__TASK__.
Revise the data below by replacing "streak free" with "streak-free" and leaving every other word unchanged. Leave the pictures out of your answer.

__PROVIDED RECORDS__.
=-=-=

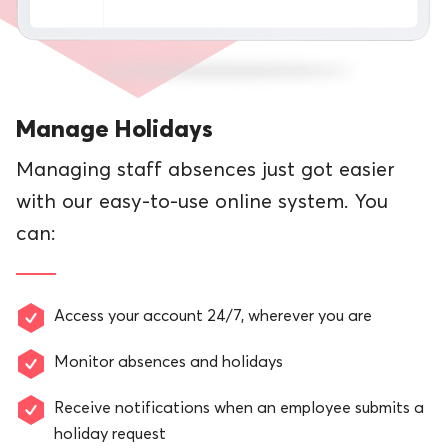
Manage Holidays
Managing staff absences just got easier
with our easy-to-use online system. You
can:
Access your account 24/7, wherever you are
Monitor absences and holidays
Receive notifications when an employee submits a
holiday request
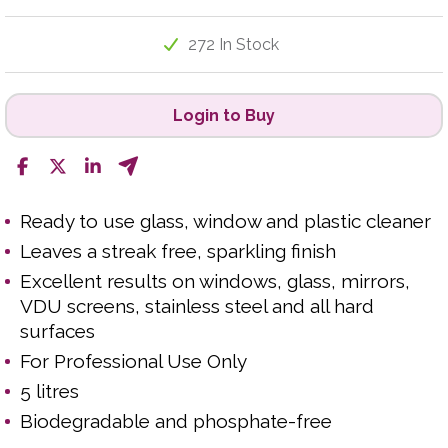
272 In Stock
Login to Buy
Ready to use glass, window and plastic cleaner
Leaves a streak free, sparkling finish
Excellent results on windows, glass, mirrors,
VDU screens, stainless steel and all hard
surfaces
For Professional Use Only
5 litres
Biodegradable and phosphate-free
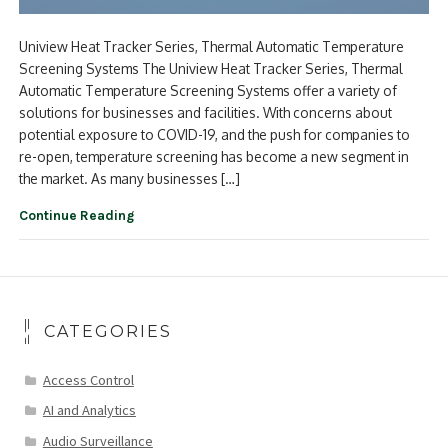
Uniview Heat Tracker Series, Thermal Automatic Temperature
Screening Systems The Uniview Heat Tracker Series, Thermal
Automatic Temperature Screening Systems offer a variety of
solutions for businesses and facilities. With concerns about
potential exposure to COVID-19, and the push for companies to
re-open, temperature screening has become a new segment in
the market. As many businesses […]
Continue Reading
CATEGORIES
Access Control
AI and Analytics
Audio Surveillance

=-=-=

__OUTPUT FOR THIS EXERCISE__.
Manage Holidays
Managing staff absences just got easier
with our easy-to-use online system. You
can:
Access your account 24/7, wherever you are
Monitor absences and holidays
Receive notifications when an employee submits a
holiday request
272 In Stock
Login to Buy
Ready to use glass, window and plastic cleaner
Leaves a streak-free, sparkling finish
Excellent results on windows, glass, mirrors,
VDU screens, stainless steel and all hard
surfaces
For Professional Use Only
5 litres
Biodegradable and phosphate-free
Uniview Heat Tracker Series, Thermal Automatic Temperature
Screening Systems The Uniview Heat Tracker Series, Thermal
Automatic Temperature Screening Systems offer a variety of
solutions for businesses and facilities. With concerns about
potential exposure to COVID-19, and the push for companies to
re-open, temperature screening has become a new segment in
the market. As many businesses […]
Continue Reading
CATEGORIES
Access Control
AI and Analytics
Audio Surveillance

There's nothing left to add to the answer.